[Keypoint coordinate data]
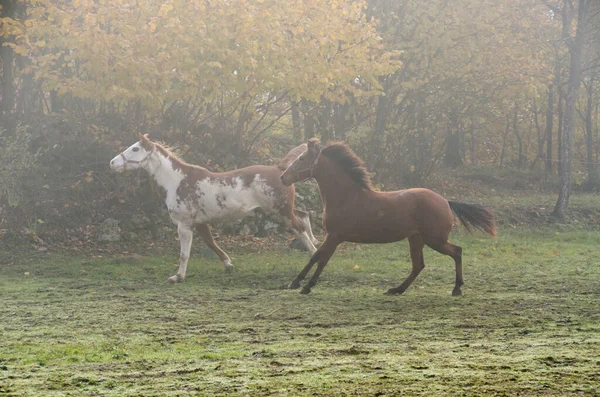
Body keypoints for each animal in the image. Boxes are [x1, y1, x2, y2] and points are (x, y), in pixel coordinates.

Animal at [112, 134, 318, 282]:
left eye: (135, 148)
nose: (112, 163)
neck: (177, 181)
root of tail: (280, 170)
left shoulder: (184, 224)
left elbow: (184, 254)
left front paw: (177, 277)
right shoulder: (200, 223)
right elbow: (211, 243)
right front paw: (228, 264)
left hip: (281, 211)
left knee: (300, 228)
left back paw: (314, 255)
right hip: (279, 210)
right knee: (304, 216)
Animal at [282, 138, 496, 296]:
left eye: (302, 158)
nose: (283, 177)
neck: (346, 196)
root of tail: (445, 201)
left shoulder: (335, 236)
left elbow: (321, 259)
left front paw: (305, 286)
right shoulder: (333, 236)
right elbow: (316, 256)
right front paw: (296, 282)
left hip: (434, 239)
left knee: (456, 252)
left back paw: (456, 288)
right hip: (416, 238)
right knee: (418, 265)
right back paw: (396, 289)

REQUIREMENT => Retype every entry exactly, but keep the pictures out of your copy.

TASK ANSWER =>
Body keypoints for each animal in the image. Boxes are [x1, y1, x2, y2] and points are (x, y), in pixel coordinates.

Animal at [112, 134, 318, 282]:
left eye: (135, 148)
nose: (112, 163)
neck: (177, 181)
root of tail: (280, 170)
left shoulder: (184, 224)
left elbow: (184, 254)
left front paw: (177, 277)
right shoulder: (200, 223)
right elbow: (211, 243)
right front paw: (228, 264)
left hip: (281, 211)
left knee: (300, 228)
left back paw: (314, 255)
right hip: (279, 210)
right knee: (304, 216)
Animal at [282, 138, 496, 296]:
left eye: (302, 158)
nose: (283, 177)
neck: (346, 196)
root of tail: (445, 201)
left shoulder: (335, 236)
left elbow: (321, 259)
left front paw: (305, 286)
right shoulder: (333, 236)
right elbow: (316, 256)
right front paw: (296, 282)
left hip: (434, 239)
left knee: (456, 252)
left back paw: (456, 288)
right hip: (416, 238)
right knee: (418, 265)
right back paw: (396, 289)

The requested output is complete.